Avec lui, Hollywood est entré dans l’ère des blockbusters. Mais Steven Spielberg n’est pas qu’un roi du divertissement : c’est un conteur hors pair, capable de faire surgir la peur au coin d’un virage (dans Duel), de faire pleurer un monde entier avec un extraterrestre (E.T.), ou de filmer l’horreur de la Shoah sans détour (La Liste de Schindler). Portrait d’un réalisateur visionnaire, dont le cinéma a su faire dialoguer l’innocence et le chaos.
Un enfant juif de l’Amérique banlieusarde, passionné de monstres et de trains miniatures
Né à Cincinnati en 1946 dans une famille juive d’origine ukrainienne, Steven Spielberg grandit entre New Jersey et Arizona. Il est encore adolescent lorsqu’il réalise ses premiers courts-métrages en 8 mm, souvent inspirés par les récits de guerre de son père, ingénieur chez General Electric. Dès Escape to Nowhere (1961), son imaginaire est habité par les conflits, les traques, les peurs primitives.
En 1968, son court-métrage Amblin’, tourné sans dialogues, attire l’attention d’Universal. Il signe alors, à 22 ans, un contrat de sept ans avec le studio – une première à cet âge. Spielberg n’a pas étudié dans une prestigieuse école de cinéma, mais apprend sur le terrain, notamment en réalisant des épisodes de séries télévisées (Night Gallery, Columbo).
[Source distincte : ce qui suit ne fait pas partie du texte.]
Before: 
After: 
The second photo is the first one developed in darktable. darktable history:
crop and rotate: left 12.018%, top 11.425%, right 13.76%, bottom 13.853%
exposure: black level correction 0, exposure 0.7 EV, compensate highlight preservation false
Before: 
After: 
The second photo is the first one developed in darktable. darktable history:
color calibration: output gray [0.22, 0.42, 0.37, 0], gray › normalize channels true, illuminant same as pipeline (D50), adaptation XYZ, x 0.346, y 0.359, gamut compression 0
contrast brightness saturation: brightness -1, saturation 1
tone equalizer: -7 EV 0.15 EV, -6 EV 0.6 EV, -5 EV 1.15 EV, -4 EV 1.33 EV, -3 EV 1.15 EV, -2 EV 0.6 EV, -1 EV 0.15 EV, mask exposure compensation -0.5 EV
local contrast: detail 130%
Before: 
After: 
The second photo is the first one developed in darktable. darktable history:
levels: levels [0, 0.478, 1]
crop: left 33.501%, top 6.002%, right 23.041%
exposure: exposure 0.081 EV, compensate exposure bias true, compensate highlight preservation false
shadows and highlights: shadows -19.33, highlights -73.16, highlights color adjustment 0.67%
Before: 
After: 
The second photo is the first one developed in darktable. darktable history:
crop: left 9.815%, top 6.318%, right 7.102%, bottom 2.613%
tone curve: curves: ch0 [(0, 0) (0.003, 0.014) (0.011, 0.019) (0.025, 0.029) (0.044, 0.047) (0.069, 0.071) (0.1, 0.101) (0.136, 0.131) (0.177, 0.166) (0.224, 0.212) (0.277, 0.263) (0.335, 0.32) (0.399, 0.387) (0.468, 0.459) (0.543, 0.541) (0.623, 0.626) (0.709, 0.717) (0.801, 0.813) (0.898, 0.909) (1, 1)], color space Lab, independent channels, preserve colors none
Sa mise en scène dynamique et instinctive ne passe pas inaperçue.
Son premier coup d’éclat survient en 1971 avec Duel, téléfilm haletant où un modeste automobiliste est traqué par un mystérieux camionneur. Le film, salué par la critique, est projeté en salles en Europe, où il devient culte. Spielberg a trouvé son langage : celui d’un cinéma sensoriel, tendu, ancré dans les obsessions modernes.
De la machine à rêves aux fantômes de l’Histoire
Avec Les Dents de la mer (1975), Spielberg donne naissance au blockbuster moderne. Le film devient le plus gros succès de l’époque, reléguant au second plan ses échecs initiaux (Sugarland Express). La recette est simple : tension, spectacle, musique inoubliable de John Williams, et un sens aiguisé du rythme. Rencontres du troisième type (1977) confirme sa fascination pour l’inconnu et les créatures venues d’ailleurs. E.T. (1982), fable d’amitié entre un enfant et un extraterrestre, bouleverse des générations entières.
Mais Spielberg refuse de se laisser enfermer dans un seul genre. Avec La Couleur pourpre (1985) ou Empire du soleil (1987), il aborde des récits plus graves. En 1993, il signe un double coup historique : Jurassic Park, triomphe technologique et commercial, et La Liste de Schindler, plongée en noir et blanc dans l’extermination des Juifs d’Europe. Ce dernier lui vaut l’Oscar du meilleur réalisateur et marque un tournant dans sa carrière. Il revient encore sur la Seconde Guerre mondiale avec Il faut sauver le soldat Ryan (1998), salué pour son réalisme brutal.
Dans les décennies suivantes, Spielberg alterne les genres avec une aisance rare : science-fiction (Minority Report, A.I.), drame politique (Munich, Lincoln), aventures (Les Aventures de Tintin, Ready Player One) ou comédies (Arrête-moi si tu peux). Il reste fidèle à ses collaborateurs de toujours, comme John Williams pour la musique ou Janusz Kamiński à la photographie.
Créateur de DreamWorks et fondateur d’Amblin Entertainment, Spielberg est aussi un producteur prolifique (Retour vers le futur, Men in Black, Urgences). Sa capacité à toucher le grand public tout en interrogeant les traumatismes collectifs fait de lui un cinéaste total, qui a su faire cohabiter l’enfance et l’horreur, la magie et la mémoire.
Quelques films clés de Steven Spielberg :
• Duel (1971)
• Les Dents de la mer (1975)
• Rencontres du troisième type (1977)
• E.T., l’extra-terrestre (1982)
• Indiana Jones : Les Aventuriers de l’Arche perdue (1981)
• La Liste de Schindler (1993)
• Il faut sauver le soldat Ryan (1998)
• Minority Report (2002)
• Munich (2005)
• Lincoln (2012)
• Ready Player One (2018)
Avec Spielberg, le cinéma reste un terrain de jeu, un miroir de l’Histoire et une exploration inlassable de l’âme humaine.